# In Wall Grill/baffle's for DIY speakers?



## WRX/Z28 (Feb 21, 2008)

Anyone know of any good looking grill/baffles for In Wall DIY drivers? Something ready made and paintable? I'm just brainstorming an idea for in wall's for my HT room, just to gain some real estate back from my floorstandings. Man, Can't even beleive i'm considering it, but the floor standings would end up in the bedroom for more serious listening.


----------



## imjustjason (Jun 26, 2006)

WRX/Z28 said:


> Anyone know of any good looking grill/baffles for In Wall DIY drivers? Something ready made and paintable? I'm just brainstorming an idea for in wall's for my HT room, just to gain some real estate back from my floorstandings.

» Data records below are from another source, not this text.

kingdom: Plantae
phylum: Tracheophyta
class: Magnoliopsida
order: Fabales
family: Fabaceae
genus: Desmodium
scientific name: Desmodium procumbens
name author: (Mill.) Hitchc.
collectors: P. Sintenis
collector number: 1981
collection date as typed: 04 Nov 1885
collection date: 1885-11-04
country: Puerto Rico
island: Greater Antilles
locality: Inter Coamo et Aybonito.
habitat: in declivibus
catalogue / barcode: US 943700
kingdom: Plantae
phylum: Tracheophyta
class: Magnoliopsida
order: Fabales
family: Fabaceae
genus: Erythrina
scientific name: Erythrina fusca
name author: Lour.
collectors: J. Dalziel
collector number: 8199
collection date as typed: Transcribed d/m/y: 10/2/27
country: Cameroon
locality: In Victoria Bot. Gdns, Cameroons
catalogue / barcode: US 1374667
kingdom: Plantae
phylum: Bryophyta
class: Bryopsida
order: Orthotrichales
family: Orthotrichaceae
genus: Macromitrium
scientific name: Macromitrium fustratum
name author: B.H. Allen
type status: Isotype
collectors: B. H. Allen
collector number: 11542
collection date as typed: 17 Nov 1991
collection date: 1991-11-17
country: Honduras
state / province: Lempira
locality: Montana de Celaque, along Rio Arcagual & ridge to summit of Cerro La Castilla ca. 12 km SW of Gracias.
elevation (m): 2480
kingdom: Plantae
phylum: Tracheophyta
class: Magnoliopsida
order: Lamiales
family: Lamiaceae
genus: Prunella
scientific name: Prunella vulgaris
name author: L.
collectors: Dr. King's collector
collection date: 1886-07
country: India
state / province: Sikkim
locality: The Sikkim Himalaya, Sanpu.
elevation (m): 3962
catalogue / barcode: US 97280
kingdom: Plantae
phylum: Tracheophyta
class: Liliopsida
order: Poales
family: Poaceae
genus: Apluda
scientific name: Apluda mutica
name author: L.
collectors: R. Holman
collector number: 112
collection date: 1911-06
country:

Man, Can't even beleive i'm considering it, but the floor standings would end up in the bedroom for more serious listening.


Parts Express sells Dayton kits (812, 711, & 714) that are blanks that you cut and use your own drivers in.

I have in the past used a Niles 650 grille kit and made my own baffle board, it's a lot cheaper than the Dayton kits. 

http://cgi.ebay.com/NILES-650-Serie...oryZ3276QQssPageNameZWDVWQQrdZ1QQcmdZViewItem


----------